++++ DOCUMENT PASSAGE ++++

Sunday, September 8, 2013

the hands-tied presidency

http://www.nytimes.com/2013/09/08/sunday-review/the-hands-tied-presidency.html?pagewanted=all&_r=0

---------- Forwarded message ----------
From: barry levine 
Date: Sun, Sep 8, 2013 at 9:21 AM
Subject: re: The Hands-Tied Presidency
To: "letters@nytimes.com"


To the Editor:
   Sam Tanenhaus is either lying or he's stark raving mad.  To call the president who claims the power to kill anyone--citizen or non-citizen--anywhere--here or abroad--without charges or any semblance of  due process of law "weakened" is an Orwellian lie as crass as "war is peace". Rather, this president is obscenely powerful.
   President Obama, however, is not mad.  By throwing the decision on military action to our do-nothing Congress, he manages to avoid a stupid quagmire in Syria without having to renounce  his earlier bellicose rhetoric.
   That decisions on War and Peace belong to the Congress and not to the President if evidence not that the presidency is weakened, but that the Congress, which our Founding Fathers conceived as the branch closest to the People, is less inclined to engage in war to rally support. Because Americans rarely deny a president re-election in war-time.
Barry Haskell Levine


NEWS ANALYSIS

The Hands-Tied Presidency

Think Back: Limits of Presidential Power: While President Obama seeks Congress’ approval for military action in Syria, Writer at Large Sam Tanenhaus looks at earlier American presidents who worked to expand their powers.
By 
Published: September 7, 2013
AS the debate on the Syria intervention began in Congress last week, some wondered why President Obama, who has been frustrated repeatedly by Republican legislators, would risk being thwarted yet again and possibly jeopardize the ability of future presidents to pursue ambitious foreign policy objectives.
In explaining his decision, Mr. Obama stressed constitutional imperatives. “I’m the president of the world’s oldest constitutional democracy,” he said, adding that he must respect “members of Congress who want their voices to be heard.”
But Mr. Obama might also have been acknowledging something else: that he holds office at a time when the presidency itself has ceded much of its power and authority to Congress. His predecessors found this, too. Bill Clinton discovered it after the 1994 election, when Newt Gingrich, the architect of the Republican victory in the House, briefly seemed the most powerful politician in the land.

++++

- TASKS TO CARRY OUT -
1. According to the post on the hands-tied presidency, after which election did Bill Clinton find that the presidency had ceded power to Congress?
2. Write out the passage of the post on the hands-tied presidency from "But Mr. Obama" to "in the land.", word for word.
The items below come from a separate, unrelated source.

++++ DATA LISTING ++++

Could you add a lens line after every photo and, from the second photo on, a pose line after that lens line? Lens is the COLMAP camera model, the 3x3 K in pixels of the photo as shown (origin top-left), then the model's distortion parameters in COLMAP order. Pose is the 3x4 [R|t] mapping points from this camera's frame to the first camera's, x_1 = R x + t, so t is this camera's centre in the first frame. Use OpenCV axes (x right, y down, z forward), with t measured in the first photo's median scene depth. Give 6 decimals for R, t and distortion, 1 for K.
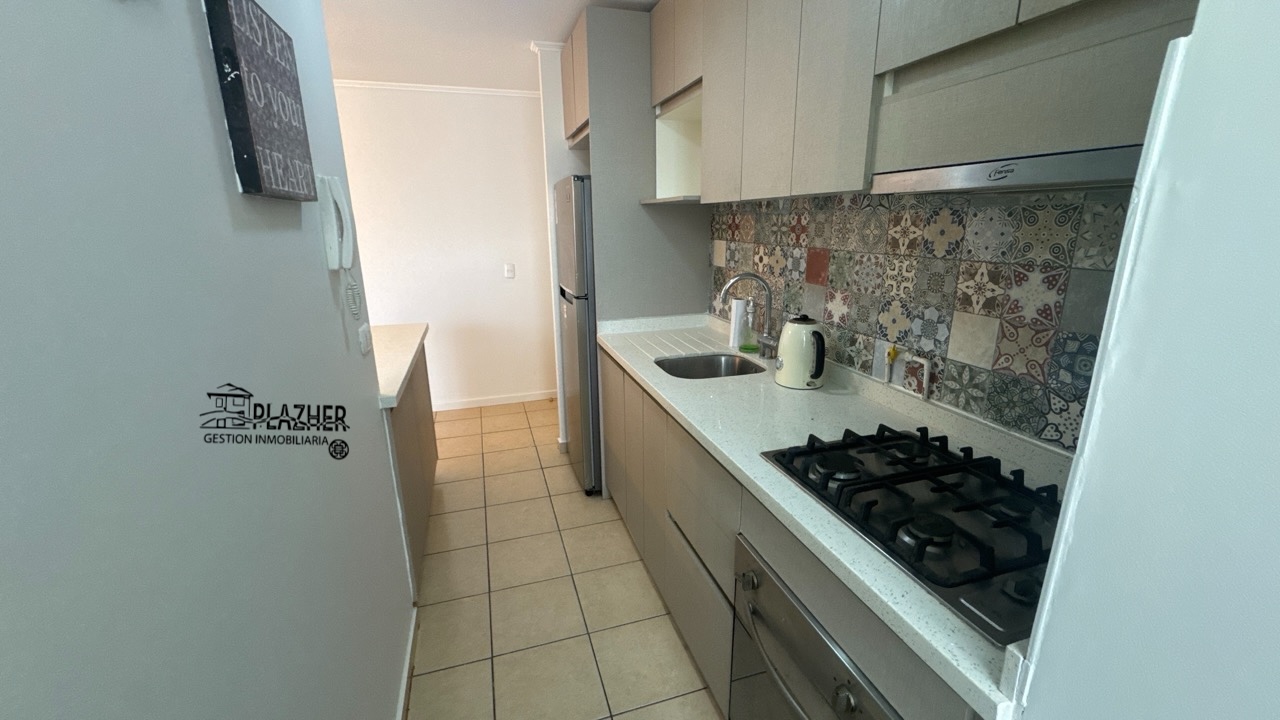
lens RADIAL K [[509.6, 0, 645.9], [0, 509.6, 358.9], [0, 0, 1]] dist [-0.004303, 0.000505]
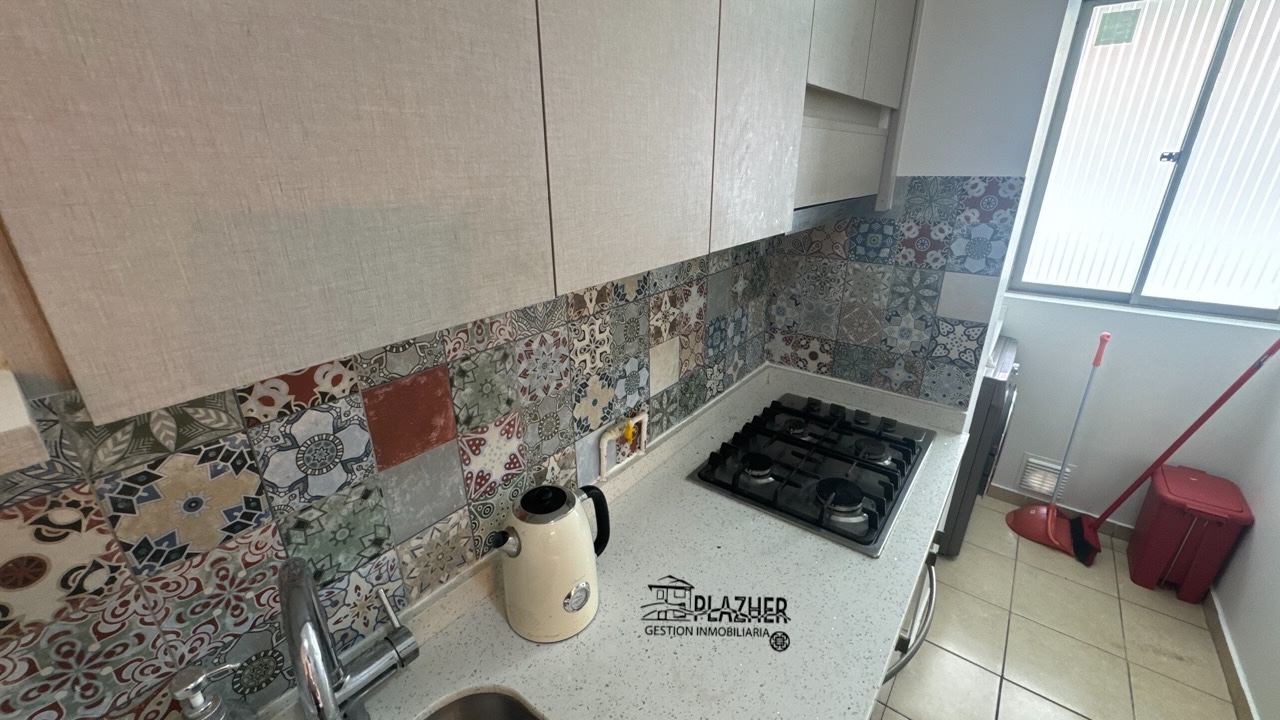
lens RADIAL K [[509.6, 0, 642.4], [0, 509.6, 358.9], [0, 0, 1]] dist [-0.004303, 0.000505]
pose [[-0.559828, -0.291470, 0.775653, -0.086161], [0.226901, 0.846386, 0.481816, -0.461539], [-0.796937, 0.445731, -0.407696, 1.229923]]
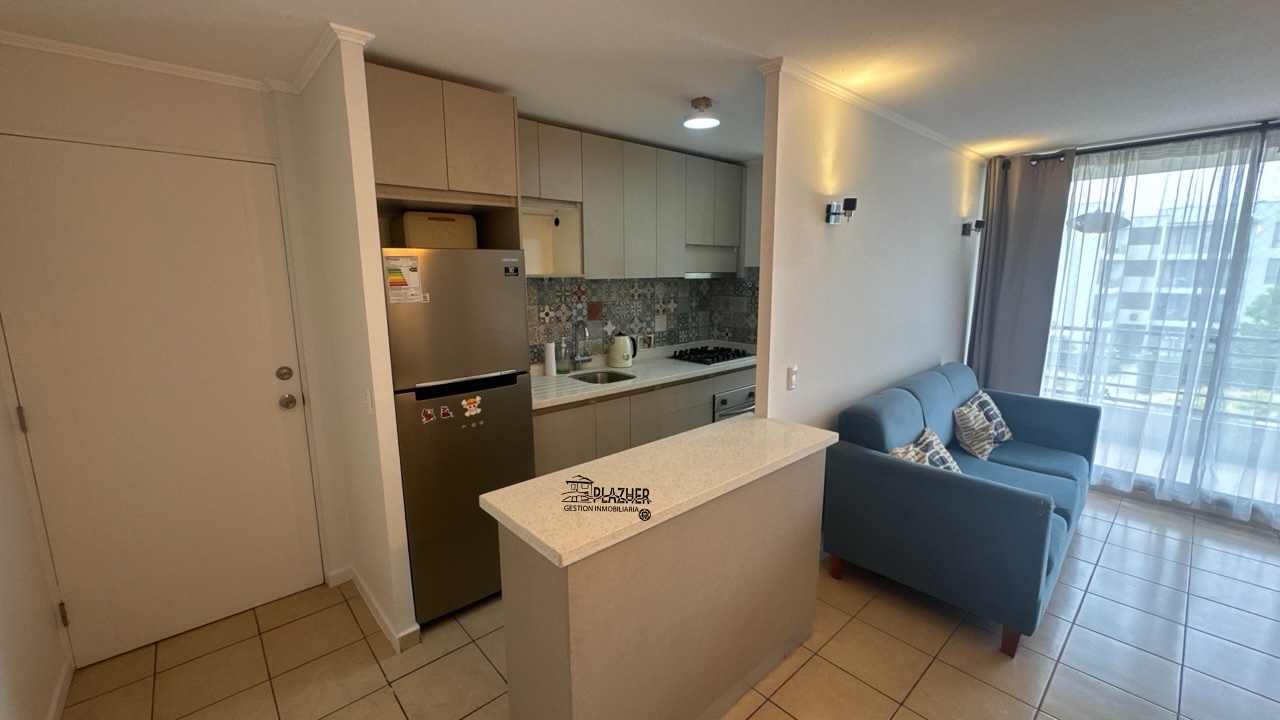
lens RADIAL K [[509.6, 0, 646.0], [0, 509.6, 360.7], [0, 0, 1]] dist [-0.004303, 0.000505]
pose [[-0.409700, -0.148453, 0.900060, -1.865948], [0.246607, 0.931907, 0.265959, -0.581786], [-0.878254, 0.330925, -0.345193, 1.919963]]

++++

- RESULTS OF THE EXERCISE -
1. After the 1994 election.

2.
But Mr. Obama might also have been acknowledging something else: that he holds office at a time when the presidency itself has ceded much of its power and authority to Congress. His predecessors found this, too. Bill Clinton discovered it after the 1994 election, when Newt Gingrich, the architect of the Republican victory in the House, briefly seemed the most powerful politician in the land.